For DataStream jobs, use the Hologres DataStream Connector or Holo Client rather than raw JDBC.

Diagnose slow Flink writes

Slow writes in Flink are often caused by bottlenecks earlier in the job, not at the Hologres sink. Split the Flink job into nodes and check for back pressure. If back pressure appears at the source or compute nodes, the data arriving at the Hologres sink is already slow — optimize the upstream Flink steps first.

If Hologres CPU usage is consistently near 100% and write latency is high, the bottleneck is on the Hologres side.

For common Flink errors and solutions, see Blink and Flink FAQ and diagnostics.

Connection and concurrency settings

In wizard mode, each concurrent thread uses three connections. In code editor mode, configure:

• maxConnectionCount — total connections for the task.

• insertThreadCount — connections per concurrent thread.

In most cases, the default concurrency and connection settings deliver good performance. Adjust only when you observe resource contention.

Exclusive resource group sizing

Most Data Integration jobs require exclusive resource groups. The resource group specifications set the upper performance limit for the task. For optimal throughput, allocate one concurrent thread per CPU core in the resource group.

If the resource group is undersized relative to task concurrency, you may see JVM memory errors. If the resource group's bandwidth is saturated, break the task into smaller tasks and distribute them across multiple resource groups. For resource group specifications and metrics, see Performance metrics.

Diagnose whether the bottleneck is Data Integration, upstream, or Hologres

• If the read-side wait time is longer than the write-side wait time, the bottleneck is in the upstream data source.

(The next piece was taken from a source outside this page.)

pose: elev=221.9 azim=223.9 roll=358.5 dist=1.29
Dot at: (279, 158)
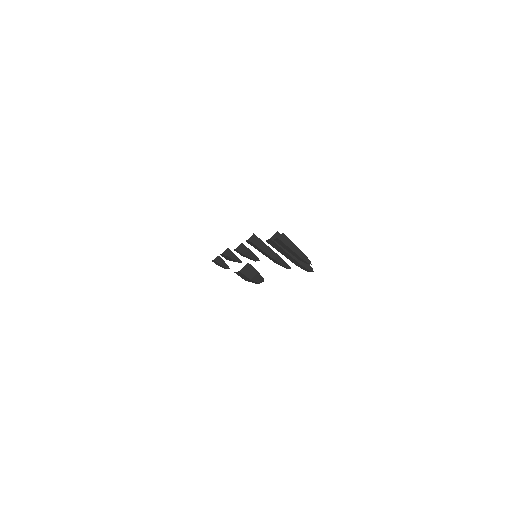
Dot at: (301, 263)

• If Hologres CPU usage is consistently high and write latency is elevated, the bottleneck is on the Hologres side.

Data skew

When data is skewed or the distribution key is set improperly, computing resources within the Hologres instance become unbalanced — some shards do far more work than others. To check for data skew and resolve it, see View Worker skew relationships.

Improper segment key

The segment key controls how Hologres partitions data into underlying storage files. During writes and updates, Hologres uses the segment key to locate existing rows. If the segment key is missing, set to an unrelated field, or the data in the segment key field has no correlation to write time (for example, it arrives out of order), every write must scan a large number of files — consuming heavy I/O and CPU even when the workload is write-heavy.

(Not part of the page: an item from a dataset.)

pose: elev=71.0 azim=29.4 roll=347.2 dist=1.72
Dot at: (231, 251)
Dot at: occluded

A symptom: the IO Throughput metric in the console shows a high Read value during predominantly write workloads.

Fix: Use a timestamp or date field as the segment key. The data in this field must have a strong correlation with the write time — values that arrive roughly in chronological order produce the best results.

Improper clustering key on row-oriented tables

For a row-oriented table with a primary key, Hologres uses both the primary key index and the clustering key index to look up existing rows during writes or updates. If the clustering key differs from the primary key, each write performs two index lookups instead of one, increasing latency.

Keep the clustering key and the primary key identical on row-oriented tables.

On column-oriented tables, the clustering key affects query performance, not write performance. No change is needed for write optimization.